Records for the task: Begin

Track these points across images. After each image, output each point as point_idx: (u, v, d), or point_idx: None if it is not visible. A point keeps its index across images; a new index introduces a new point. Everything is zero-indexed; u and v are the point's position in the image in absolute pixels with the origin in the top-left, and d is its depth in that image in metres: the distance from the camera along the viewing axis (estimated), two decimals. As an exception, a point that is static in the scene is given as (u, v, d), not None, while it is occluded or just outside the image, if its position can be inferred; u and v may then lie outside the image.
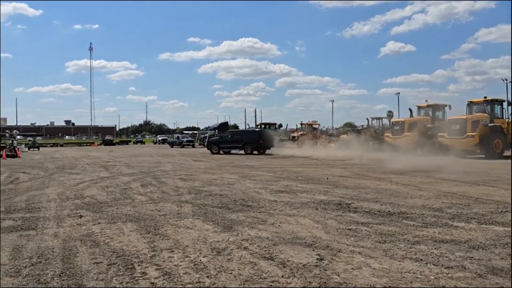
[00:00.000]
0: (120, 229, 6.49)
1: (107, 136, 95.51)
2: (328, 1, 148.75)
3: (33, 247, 5.49)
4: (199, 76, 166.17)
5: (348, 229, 6.13)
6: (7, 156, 30.38)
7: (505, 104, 23.74)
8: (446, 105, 26.91)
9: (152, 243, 5.55)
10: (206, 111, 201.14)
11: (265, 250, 5.10)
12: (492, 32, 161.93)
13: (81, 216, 7.57)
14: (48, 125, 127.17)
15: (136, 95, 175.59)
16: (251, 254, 4.94)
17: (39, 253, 5.20)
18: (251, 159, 24.27)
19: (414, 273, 4.25)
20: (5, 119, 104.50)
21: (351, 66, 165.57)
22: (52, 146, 67.51)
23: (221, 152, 30.54)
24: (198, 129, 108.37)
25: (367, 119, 35.80)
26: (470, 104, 23.35)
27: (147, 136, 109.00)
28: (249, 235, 5.89)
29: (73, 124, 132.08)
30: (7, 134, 46.31)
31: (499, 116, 22.97)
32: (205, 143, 52.46)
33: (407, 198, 8.89)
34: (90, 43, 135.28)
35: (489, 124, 21.78)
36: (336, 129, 71.14)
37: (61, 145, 70.95)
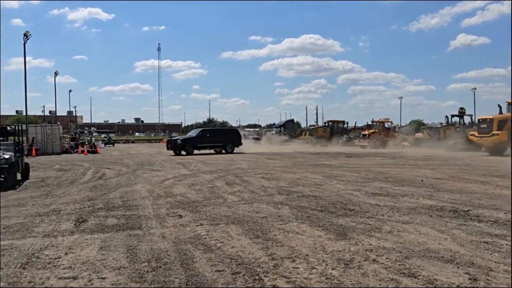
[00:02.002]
0: (226, 231, 6.20)
1: (173, 133, 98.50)
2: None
3: (146, 249, 5.33)
4: (260, 74, 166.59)
5: (484, 242, 5.39)
6: (88, 152, 32.03)
7: None
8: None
9: (267, 250, 5.18)
10: (267, 108, 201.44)
11: (399, 264, 4.53)
12: None
13: (180, 216, 7.42)
14: (119, 122, 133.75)
15: (199, 93, 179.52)
16: (385, 269, 4.40)
17: (155, 256, 5.01)
18: (326, 158, 23.56)
19: None
20: (81, 117, 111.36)
21: (417, 61, 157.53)
22: (124, 142, 70.82)
23: (194, 152, 28.46)
24: (259, 126, 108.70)
25: (446, 116, 33.71)
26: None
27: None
28: (371, 244, 5.34)
29: (142, 121, 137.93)
30: (85, 131, 49.08)
31: None
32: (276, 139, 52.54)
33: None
34: (159, 43, 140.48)
35: None
36: (402, 127, 68.06)
37: (132, 142, 74.27)
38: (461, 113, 34.02)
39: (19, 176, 13.63)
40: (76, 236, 6.07)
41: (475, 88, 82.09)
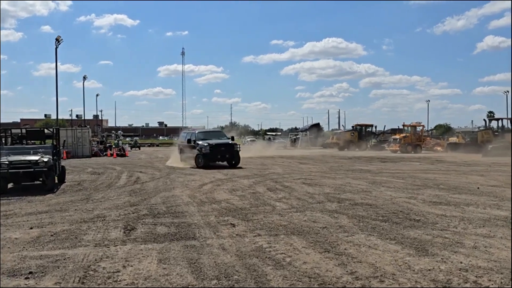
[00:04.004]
0: (289, 244, 5.69)
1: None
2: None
3: (210, 263, 4.85)
4: (281, 78, 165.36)
5: None
6: (117, 155, 32.04)
7: None
8: None
9: (346, 267, 4.63)
10: (288, 112, 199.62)
11: (509, 288, 3.92)
12: None
13: (233, 225, 6.94)
14: (143, 126, 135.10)
15: (221, 97, 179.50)
16: (496, 294, 3.80)
17: (222, 272, 4.52)
18: (360, 163, 22.79)
19: None
20: (106, 121, 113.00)
21: (443, 64, 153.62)
22: (149, 146, 71.13)
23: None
24: (281, 130, 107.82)
25: (484, 120, 32.36)
26: None
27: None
28: (461, 262, 4.74)
29: (165, 125, 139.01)
30: (112, 135, 49.44)
31: None
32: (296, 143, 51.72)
33: None
34: (183, 48, 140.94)
35: None
36: (427, 131, 66.25)
37: (157, 145, 74.61)
38: (491, 117, 32.66)
39: (56, 180, 13.44)
40: (129, 246, 5.66)
41: (508, 91, 79.39)
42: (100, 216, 7.86)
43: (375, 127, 49.51)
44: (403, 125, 41.71)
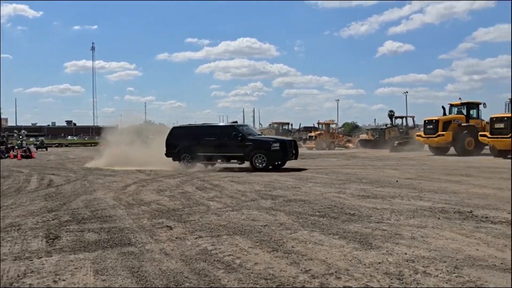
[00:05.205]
0: (234, 244, 5.47)
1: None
2: (326, 1, 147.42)
3: (155, 270, 4.46)
4: (196, 77, 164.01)
5: (520, 245, 5.13)
6: (22, 156, 29.25)
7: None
8: (480, 103, 25.95)
9: (298, 266, 4.53)
10: (204, 111, 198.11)
11: (456, 276, 4.08)
12: (490, 31, 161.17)
13: (170, 228, 6.54)
14: (49, 125, 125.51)
15: (134, 96, 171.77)
16: (447, 282, 3.93)
17: (171, 280, 4.17)
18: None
19: None
20: (6, 119, 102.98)
21: (349, 66, 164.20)
22: (57, 146, 66.26)
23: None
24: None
25: (390, 117, 34.78)
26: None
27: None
28: (406, 253, 4.88)
29: (74, 124, 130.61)
30: (15, 134, 45.09)
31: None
32: None
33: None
34: (93, 42, 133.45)
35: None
36: (338, 129, 69.96)
37: (66, 145, 69.77)
38: (391, 115, 35.35)
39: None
40: (56, 257, 5.03)
41: (407, 92, 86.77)
42: (13, 225, 6.96)
43: (291, 125, 51.07)
44: (318, 123, 43.50)
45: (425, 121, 26.42)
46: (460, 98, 26.60)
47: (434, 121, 25.36)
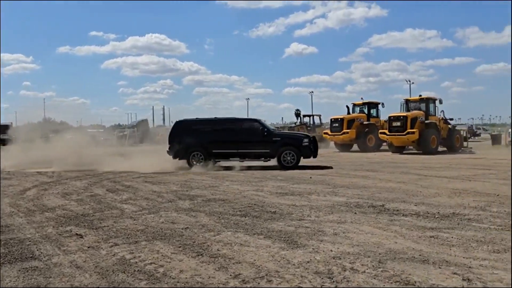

Records for the task: End

**Required work**
Only the entries themselves should be output, word for word, with all pictures omitted.

**Answer space**
Track these points across images. After each image, output each point as point_idx: (u, v, d), or point_idx: None if it is not visible. A point keeps its index across images; a new index introduces a new point. Everything is zero-indexed; u and v are the point's position in the image in absolute pixels with the origin in the top-left, and d is its depth in that image in metres: the distance from the camera along the viewing axis (estimated), two decimals. As an exception, a point that is static in the scene is given as (u, v, d), not None, while it is occluded or just outside the image, if its position can be inferred; u and v may then lie outside the image.
[00:00.000]
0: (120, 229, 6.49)
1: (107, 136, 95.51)
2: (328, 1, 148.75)
3: (33, 247, 5.49)
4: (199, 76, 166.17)
5: (348, 229, 6.13)
6: (7, 156, 30.38)
7: (505, 104, 23.74)
8: (446, 105, 26.91)
9: (152, 243, 5.55)
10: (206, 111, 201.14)
11: (265, 250, 5.10)
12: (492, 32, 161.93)
13: (81, 216, 7.57)
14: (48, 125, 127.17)
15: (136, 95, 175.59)
16: (251, 254, 4.94)
17: (39, 253, 5.20)
18: (251, 159, 24.27)
19: (414, 273, 4.25)
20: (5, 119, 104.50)
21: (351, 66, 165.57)
22: (52, 146, 67.51)
23: (221, 152, 30.54)
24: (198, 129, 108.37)
25: (367, 119, 35.80)
26: (470, 104, 23.35)
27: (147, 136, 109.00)
28: (249, 235, 5.89)
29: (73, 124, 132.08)
30: (7, 134, 46.31)
31: (499, 116, 22.97)
32: (205, 143, 52.46)
33: (407, 198, 8.89)
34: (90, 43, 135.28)
35: (489, 124, 21.78)
36: (336, 129, 71.14)
37: (61, 145, 70.95)
[00:02.002]
0: (226, 231, 6.20)
1: (173, 133, 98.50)
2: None
3: (146, 249, 5.33)
4: (260, 74, 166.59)
5: (484, 242, 5.39)
6: (88, 152, 32.03)
7: None
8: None
9: (267, 250, 5.18)
10: (267, 108, 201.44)
11: (399, 264, 4.53)
12: None
13: (180, 216, 7.42)
14: (119, 122, 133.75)
15: (199, 93, 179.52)
16: (385, 269, 4.40)
17: (155, 256, 5.01)
18: (326, 158, 23.56)
19: None
20: (81, 117, 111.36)
21: (417, 61, 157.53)
22: (124, 142, 70.82)
23: (194, 152, 28.46)
24: (259, 126, 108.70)
25: (446, 116, 33.71)
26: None
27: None
28: (371, 244, 5.34)
29: (142, 121, 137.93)
30: (85, 131, 49.08)
31: None
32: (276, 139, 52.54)
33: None
34: (159, 43, 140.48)
35: None
36: (402, 127, 68.06)
37: (132, 142, 74.27)
38: (461, 113, 34.02)
39: (19, 176, 13.63)
40: (76, 236, 6.07)
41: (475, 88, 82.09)
[00:04.004]
0: (289, 244, 5.69)
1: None
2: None
3: (210, 263, 4.85)
4: (281, 78, 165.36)
5: None
6: (117, 155, 32.04)
7: None
8: None
9: (346, 267, 4.63)
10: (288, 112, 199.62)
11: (509, 288, 3.92)
12: None
13: (233, 225, 6.94)
14: (143, 126, 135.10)
15: (221, 97, 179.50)
16: (496, 294, 3.80)
17: (222, 272, 4.52)
18: (360, 163, 22.79)
19: None
20: (106, 121, 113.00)
21: (443, 64, 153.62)
22: (149, 146, 71.13)
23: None
24: (281, 130, 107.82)
25: (484, 120, 32.36)
26: None
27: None
28: (461, 262, 4.74)
29: (165, 125, 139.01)
30: (112, 135, 49.44)
31: None
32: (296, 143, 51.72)
33: None
34: (183, 48, 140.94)
35: None
36: (427, 131, 66.25)
37: (157, 145, 74.61)
38: (491, 117, 32.66)
39: (56, 180, 13.44)
40: (129, 246, 5.66)
41: (508, 91, 79.39)
42: (100, 216, 7.86)
43: (375, 127, 49.51)
44: (403, 125, 41.71)
[00:05.205]
0: (234, 244, 5.47)
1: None
2: (326, 1, 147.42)
3: (155, 270, 4.46)
4: (196, 77, 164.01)
5: (520, 245, 5.13)
6: (22, 156, 29.25)
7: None
8: (480, 103, 25.95)
9: (298, 266, 4.53)
10: (204, 111, 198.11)
11: (456, 276, 4.08)
12: (490, 31, 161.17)
13: (170, 228, 6.54)
14: (49, 125, 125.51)
15: (134, 96, 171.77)
16: (447, 282, 3.93)
17: (171, 280, 4.17)
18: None
19: None
20: (6, 119, 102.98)
21: (349, 66, 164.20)
22: (57, 146, 66.26)
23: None
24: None
25: (390, 117, 34.78)
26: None
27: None
28: (406, 253, 4.88)
29: (74, 124, 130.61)
30: (15, 134, 45.09)
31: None
32: None
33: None
34: (93, 42, 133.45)
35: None
36: (338, 129, 69.96)
37: (66, 145, 69.77)
38: (391, 115, 35.35)
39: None
40: (56, 257, 5.03)
41: (407, 92, 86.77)
42: (13, 225, 6.96)
43: (291, 125, 51.07)
44: (318, 123, 43.50)
45: (425, 121, 26.42)
46: (460, 98, 26.60)
47: (434, 121, 25.36)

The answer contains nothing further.